The Triggers Forcing Cybersecurity Investment: Reactive Spending & Real Threats with Matt Mulcahy

Cybersecurity expert Matt Mulcahy discusses the reactive drivers of security spending, AI's double-edged sword, and practical resilience beyond compliance in this candid interview

What if the relentless growth in cybersecurity spending isn't a sign of progress, but a symptom of systemic failure? this interview digs into this provocative premise with Matt Mulcahy, Founder & CEO at Miami Cyber, and a cybersecurity leader who cuts through the hype.

He argues that true investment is rarely proactive, forced instead by breaches, regulations, and business demands. We explore the real threats, the talent crunch, and the sobering reality of how U.S. organizations are, and aren't, building resilience in 2025.

Interview with Matt Mulcahy

What is driving the rapid growth of the cybersecurity market in the United States, and which sectors are investing the most?

In reality, I see cybersecurity spending driven by three very specific triggers:

• Regulatory requirements – Organizations are being forced to formalize security programs and governance.

• Getting hacked – A breach, near miss, or peer incident immediately creates urgency and budget.

• Third-party risk management requirements – Customers, insurers, and partners now require security controls, assessments, and attestations just to do business.

Very little spend is truly proactive. Most investment happens when security becomes a business blocker, not a technical improvement.

The sectors investing most are those where regulation, downtime, or supply-chain trust directly impact revenue: financial services, healthcare, government contractors, critical infrastructure, and B2B SaaS selling into regulated or enterprise customers.

How are U.S. organizations addressing the ongoing talent shortage in cybersecurity, especially for specialized roles like incident response and cloud security?

Most organizations have accepted that they can’t hire their way out of the problem. Instead, they’re leaning on a combination of managed services, automation, and consolidation.

Common strategies include:

• Using MDR or co-managed security for 24/7 monitoring and incident response

• Upskilling existing IT staff instead of chasing scarce specialists

• Standardizing playbooks and response workflows to reduce reliance on individual experts

• Reducing tool sprawl so smaller teams can actually operate what they buy

AI and automation are being used to increase analyst efficiency, not replace human judgment, especially in high-impact response scenarios.

What emerging cyber threats are posing the greatest challenges for U.S. companies in 2025 and beyond?

The biggest shift is the industrialization of identity-based attacks. AI is making phishing, impersonation, and fraud faster, cheaper, and more convincing, and attackers are focusing on people and credentials because they’re still the weakest link.

Ransomware remains a major threat, but it’s increasingly paired with data theft and extortion, not just encryption. At the same time, SaaS environments are becoming prime targets because a single compromised identity can unlock multiple systems.

Looking ahead, more autonomous and AI-assisted attack chains mean higher volume, faster iteration, and less human effort per campaign, which raises the baseline risk for every organization.

How effective are current U.S. federal regulations, such as SEC disclosure rules and critical infrastructure directives, in improving corporate cyber resilience?

These regulations are effective at one key thing: forcing cyber risk into the boardroom. Disclosure and reporting requirements create accountability and make it harder for organizations to ignore security gaps.

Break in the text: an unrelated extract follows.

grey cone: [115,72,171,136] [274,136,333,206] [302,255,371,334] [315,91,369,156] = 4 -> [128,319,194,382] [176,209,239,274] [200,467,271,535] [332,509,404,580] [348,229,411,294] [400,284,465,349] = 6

That said, regulations don’t automatically equal resilience. They improve governance, documentation, and visibility, but real security still comes from fundamentals: identity controls, asset visibility, tested incident response, backups, segmentation, and recovery.

For critical infrastructure, increased incident reporting should improve national awareness and coordination over time, but resilience still depends on execution, not compliance checklists.

What barriers do small and mid-sized businesses face when adopting modern cybersecurity tools, and how can these obstacles be reduced?

SMBs struggle with cost, complexity, time, and lack of in-house expertise. They’re often sold enterprise-grade tools without the staff or processes required to operate them effectively, which leads to shelfware and alert fatigue.

The way forward is focusing on outcomes instead of products:

• Start with identity, email security, endpoint protection, and backups

• Use managed services where 24/7 coverage actually matters

• Reduce vendor sprawl and complexity

• Tie controls directly to business risk, compliance needs, and customer requirements

Security needs to fit the business, not overwhelm it.

How is AI transforming cybersecurity operations in the U.S., and what regulatory considerations are emerging around responsible AI use?

AI is already improving defensive operations by helping with alert triage, correlation, investigation summaries, and response acceleration. It’s reducing the manual workload that burns out teams.

At the same time, attackers are using AI to scale social engineering and reconnaissance, so it’s clearly an arms race.

From a regulatory and governance perspective, the direction is clear: organizations need transparency, accountability, and human oversight. That means documenting how AI is used, protecting data privacy, testing for errors or bias, keeping humans in the loop for high-impact actions, and being able to explain decisions during audits or incident reviews.